▶ BRIEF:
Lines to restate from the data below: from the one containing "6: (52, 66)" to the one containing "47: (212, 117)", both included. Give them again exactly, and only them.

▶ GIVEN DATA:
☆ ☆ ☆ ☆ ☆

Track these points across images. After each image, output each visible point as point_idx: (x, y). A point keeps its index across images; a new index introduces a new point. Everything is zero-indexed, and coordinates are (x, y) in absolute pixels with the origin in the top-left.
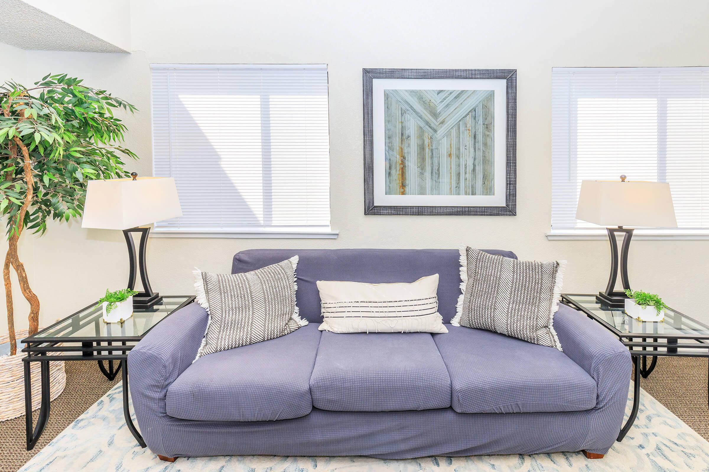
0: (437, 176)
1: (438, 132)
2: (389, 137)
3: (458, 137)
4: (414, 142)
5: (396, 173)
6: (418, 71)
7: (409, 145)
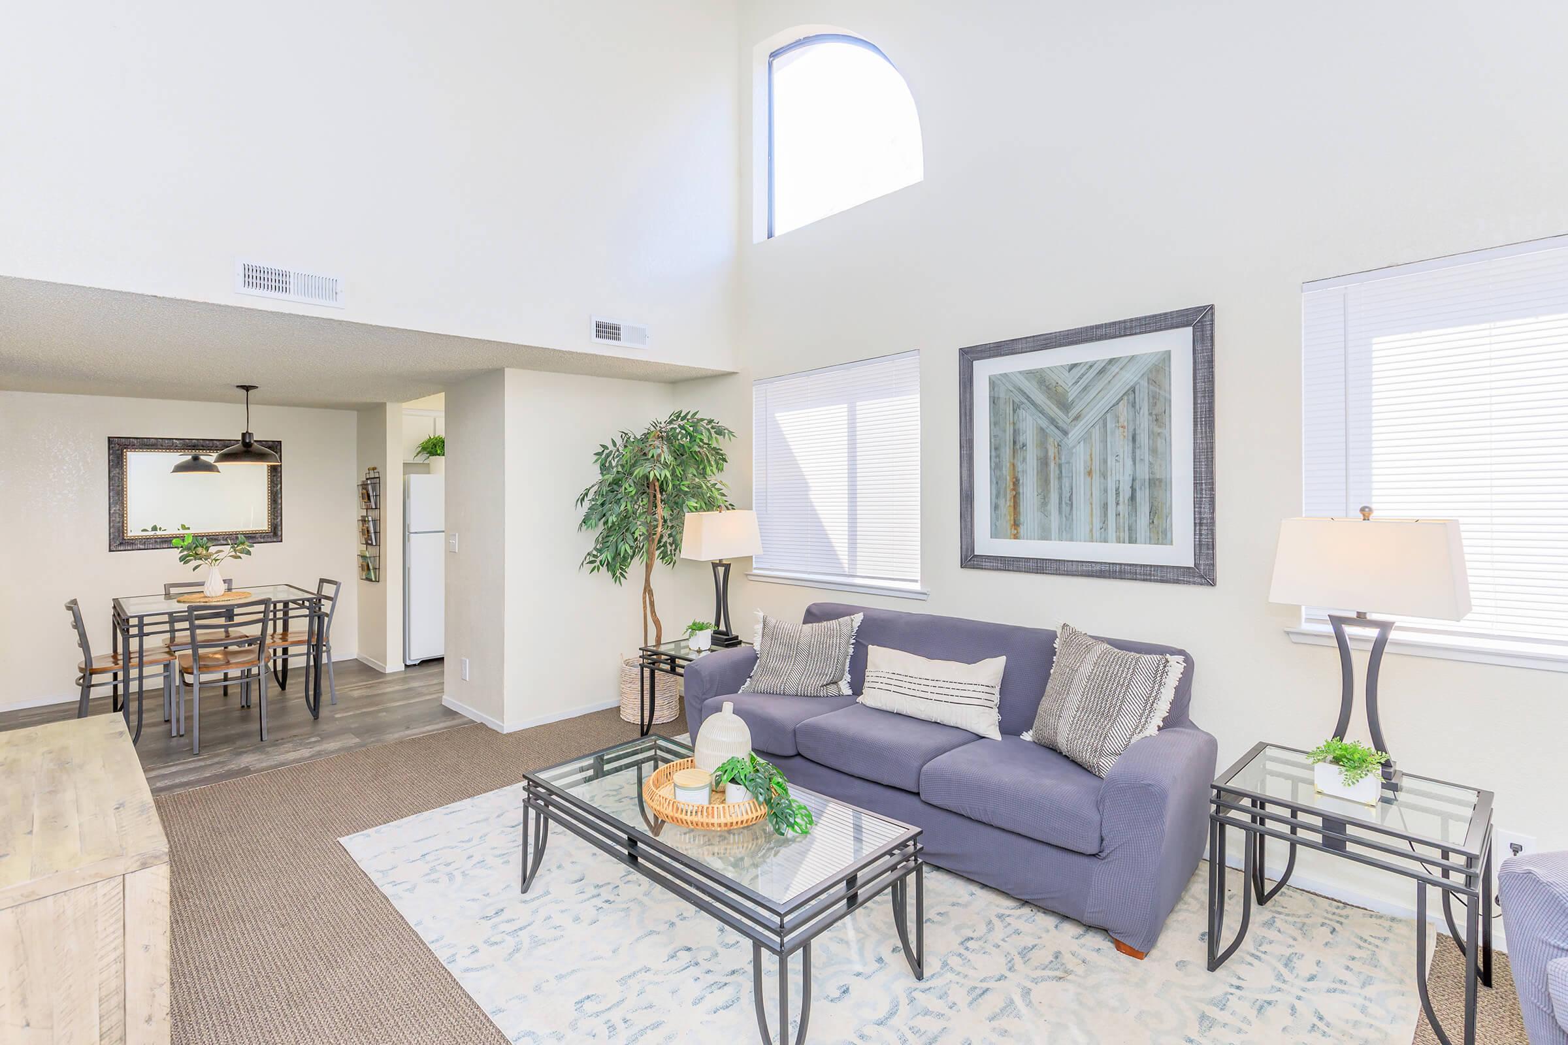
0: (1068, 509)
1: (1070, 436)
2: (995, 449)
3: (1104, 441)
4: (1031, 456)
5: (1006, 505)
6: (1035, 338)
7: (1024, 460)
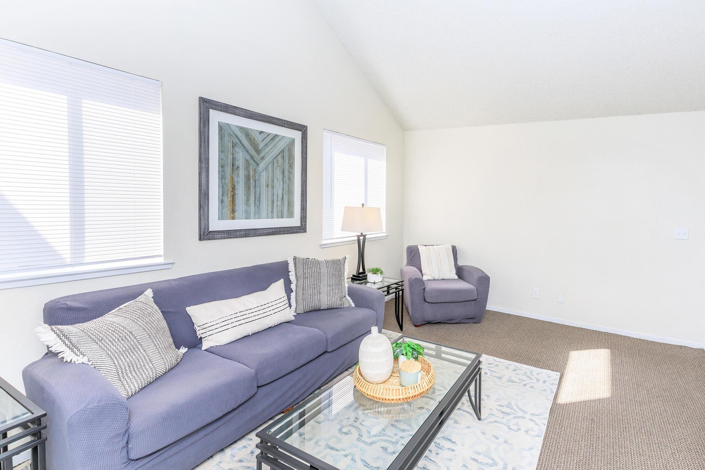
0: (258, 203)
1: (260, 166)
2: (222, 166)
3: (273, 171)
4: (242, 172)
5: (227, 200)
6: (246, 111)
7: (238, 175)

☆ ☆ ☆ ☆ ☆

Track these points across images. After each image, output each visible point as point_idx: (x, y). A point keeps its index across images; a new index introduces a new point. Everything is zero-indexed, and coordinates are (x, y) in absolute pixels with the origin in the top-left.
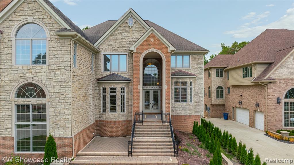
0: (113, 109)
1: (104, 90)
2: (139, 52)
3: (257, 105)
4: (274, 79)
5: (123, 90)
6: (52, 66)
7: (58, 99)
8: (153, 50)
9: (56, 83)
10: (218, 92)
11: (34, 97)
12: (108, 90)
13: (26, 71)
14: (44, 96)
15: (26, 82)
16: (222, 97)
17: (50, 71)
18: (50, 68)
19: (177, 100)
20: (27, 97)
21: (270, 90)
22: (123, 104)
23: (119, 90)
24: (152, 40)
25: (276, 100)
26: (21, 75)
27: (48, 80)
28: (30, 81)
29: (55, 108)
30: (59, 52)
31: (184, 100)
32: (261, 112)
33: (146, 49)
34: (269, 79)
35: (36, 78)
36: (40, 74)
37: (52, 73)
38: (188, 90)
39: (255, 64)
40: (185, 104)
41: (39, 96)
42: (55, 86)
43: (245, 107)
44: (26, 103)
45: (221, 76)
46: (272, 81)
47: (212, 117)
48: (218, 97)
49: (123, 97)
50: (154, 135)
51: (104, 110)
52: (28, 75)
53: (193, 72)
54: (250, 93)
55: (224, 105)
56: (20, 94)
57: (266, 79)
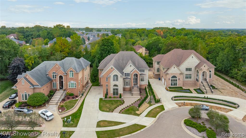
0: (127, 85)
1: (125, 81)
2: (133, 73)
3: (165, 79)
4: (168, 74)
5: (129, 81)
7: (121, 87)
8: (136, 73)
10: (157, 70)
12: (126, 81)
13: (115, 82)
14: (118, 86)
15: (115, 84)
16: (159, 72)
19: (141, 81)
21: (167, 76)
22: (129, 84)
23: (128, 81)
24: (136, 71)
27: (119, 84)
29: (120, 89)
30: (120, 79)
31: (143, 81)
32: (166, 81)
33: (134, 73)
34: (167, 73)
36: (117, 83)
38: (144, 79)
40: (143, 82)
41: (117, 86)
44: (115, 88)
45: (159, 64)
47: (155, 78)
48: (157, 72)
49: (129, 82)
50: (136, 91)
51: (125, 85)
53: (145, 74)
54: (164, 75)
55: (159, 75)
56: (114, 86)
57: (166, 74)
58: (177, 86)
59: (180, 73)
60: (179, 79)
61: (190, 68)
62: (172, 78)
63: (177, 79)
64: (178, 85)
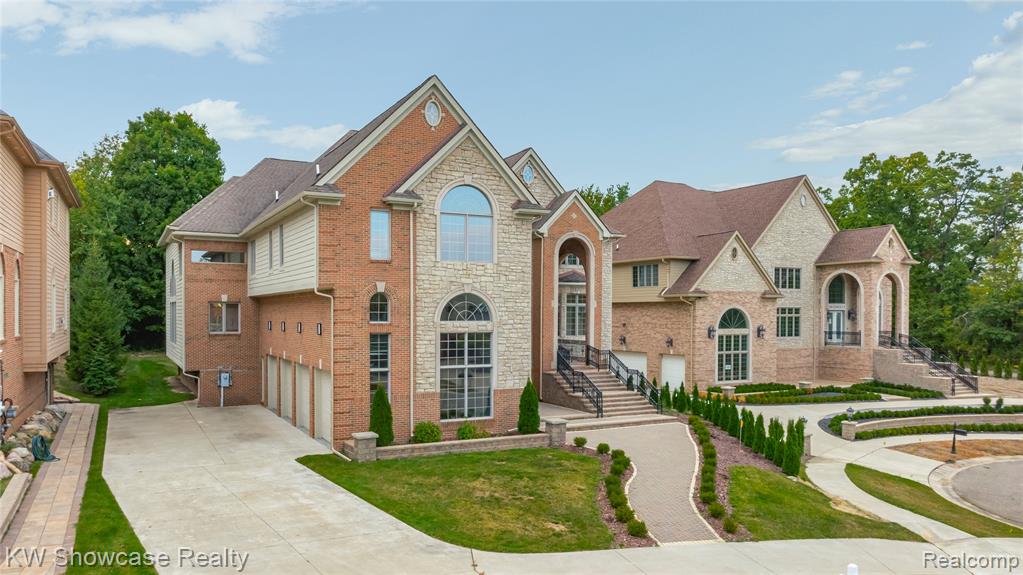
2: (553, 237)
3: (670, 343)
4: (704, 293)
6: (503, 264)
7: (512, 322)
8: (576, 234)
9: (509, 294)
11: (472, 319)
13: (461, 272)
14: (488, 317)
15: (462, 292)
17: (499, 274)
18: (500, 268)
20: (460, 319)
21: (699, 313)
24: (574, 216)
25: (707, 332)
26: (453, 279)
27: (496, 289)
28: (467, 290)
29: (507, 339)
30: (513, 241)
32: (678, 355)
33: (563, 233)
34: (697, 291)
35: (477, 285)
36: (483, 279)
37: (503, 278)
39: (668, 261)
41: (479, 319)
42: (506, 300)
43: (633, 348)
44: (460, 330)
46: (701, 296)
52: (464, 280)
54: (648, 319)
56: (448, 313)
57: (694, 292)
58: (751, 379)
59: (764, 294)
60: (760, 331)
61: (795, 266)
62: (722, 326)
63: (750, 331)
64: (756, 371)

☆ ☆ ☆ ☆ ☆

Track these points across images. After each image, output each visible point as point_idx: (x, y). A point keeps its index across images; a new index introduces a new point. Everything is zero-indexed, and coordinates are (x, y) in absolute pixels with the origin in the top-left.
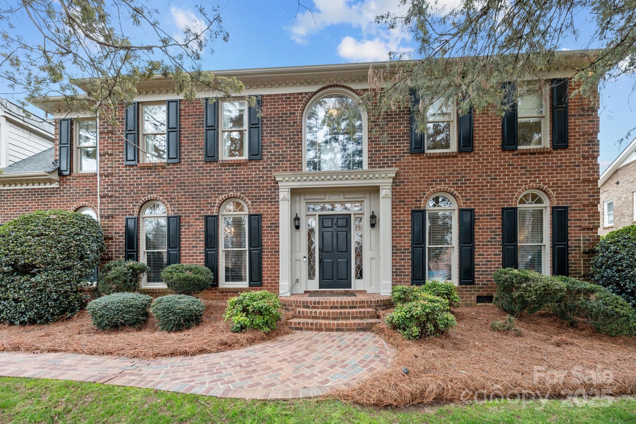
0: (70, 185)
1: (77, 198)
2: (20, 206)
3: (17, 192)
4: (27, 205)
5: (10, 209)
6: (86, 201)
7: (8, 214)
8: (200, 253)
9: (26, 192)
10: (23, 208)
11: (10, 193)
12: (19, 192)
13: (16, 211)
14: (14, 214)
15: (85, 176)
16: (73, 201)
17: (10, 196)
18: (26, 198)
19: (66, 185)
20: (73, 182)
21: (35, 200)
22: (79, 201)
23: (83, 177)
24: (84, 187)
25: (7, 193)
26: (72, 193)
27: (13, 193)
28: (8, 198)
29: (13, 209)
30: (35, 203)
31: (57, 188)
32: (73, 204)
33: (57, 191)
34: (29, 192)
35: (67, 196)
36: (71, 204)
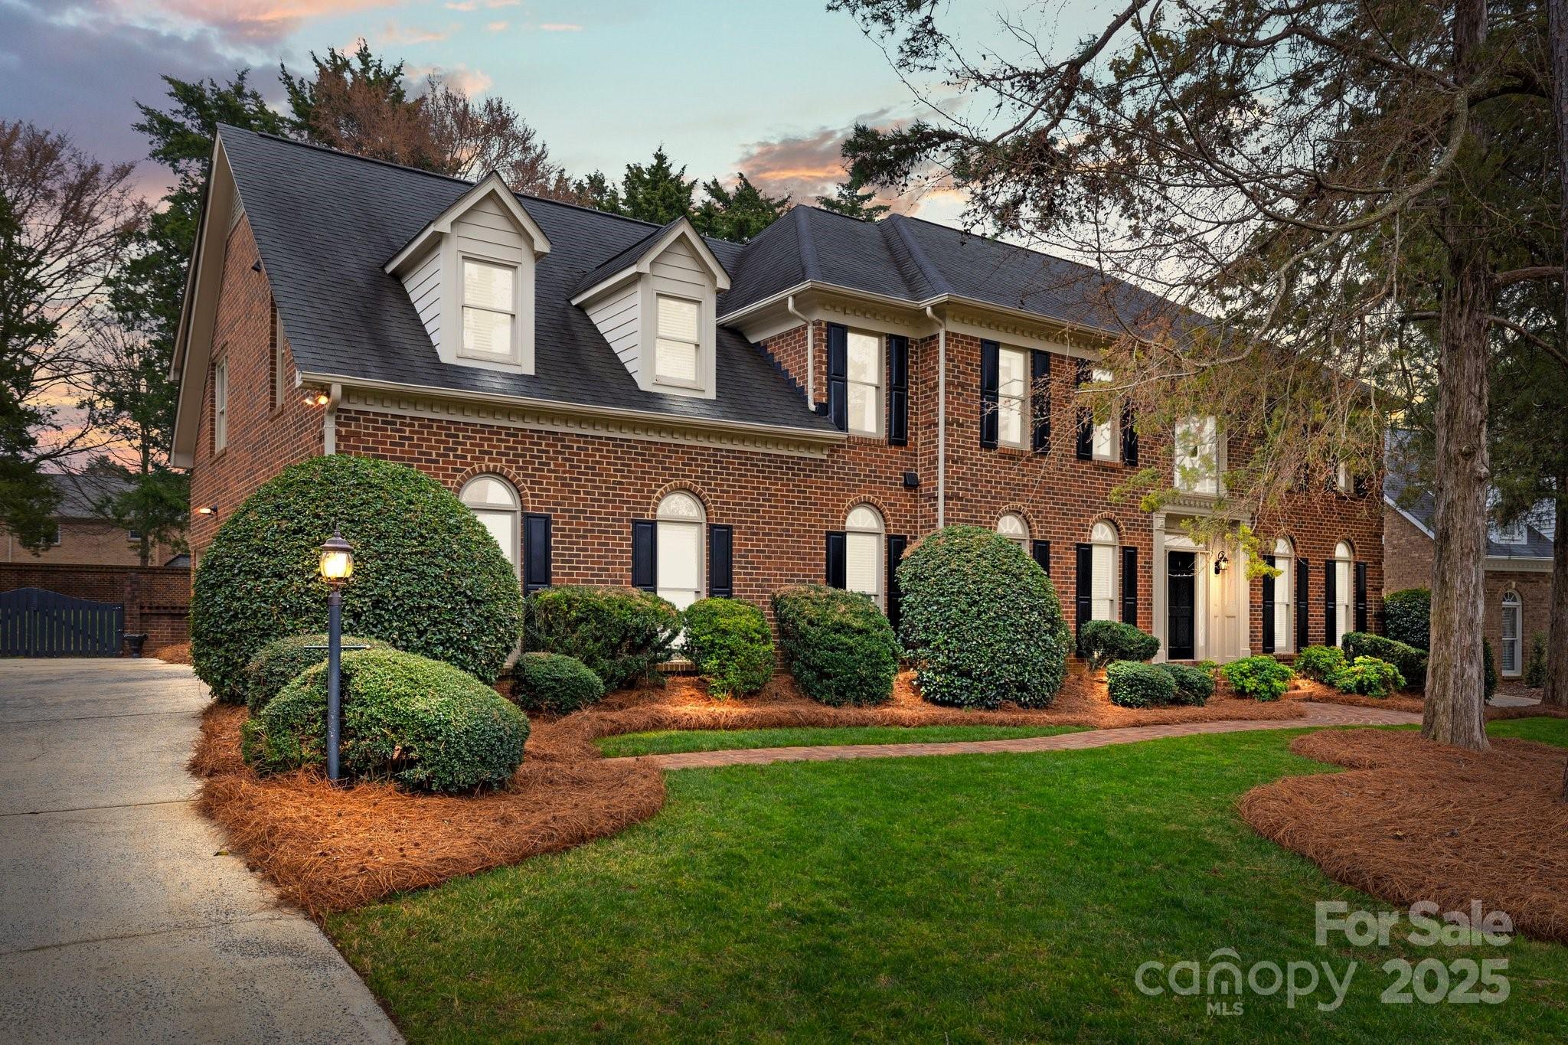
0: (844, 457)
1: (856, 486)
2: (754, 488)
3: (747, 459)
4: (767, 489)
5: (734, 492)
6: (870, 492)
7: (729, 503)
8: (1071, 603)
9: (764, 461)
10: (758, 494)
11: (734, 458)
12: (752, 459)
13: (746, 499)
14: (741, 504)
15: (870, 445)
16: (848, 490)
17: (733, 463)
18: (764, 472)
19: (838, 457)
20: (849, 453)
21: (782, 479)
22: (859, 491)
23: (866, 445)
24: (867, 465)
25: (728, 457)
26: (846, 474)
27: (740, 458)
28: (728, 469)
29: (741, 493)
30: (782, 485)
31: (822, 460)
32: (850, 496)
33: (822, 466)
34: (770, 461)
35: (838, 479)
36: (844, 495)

☆ ☆ ☆ ☆ ☆

▶ EXERCISE RESULT:
6: (52, 66)
7: (58, 99)
8: (153, 50)
9: (56, 83)
10: (218, 92)
11: (34, 97)
12: (108, 90)
13: (26, 71)
14: (44, 96)
15: (26, 82)
16: (222, 97)
17: (50, 71)
18: (50, 68)
19: (177, 100)
20: (27, 97)
21: (270, 90)
22: (123, 104)
23: (119, 90)
24: (152, 40)
25: (276, 100)
26: (21, 75)
27: (48, 80)
28: (30, 81)
29: (55, 108)
30: (59, 52)
31: (184, 100)
32: (261, 112)
33: (146, 49)
34: (269, 79)
35: (36, 78)
36: (40, 74)
37: (52, 73)
38: (188, 90)
39: (255, 64)
40: (185, 104)
41: (39, 96)
42: (55, 86)
43: (245, 107)
44: (26, 103)
45: (221, 76)
46: (272, 81)
47: (212, 117)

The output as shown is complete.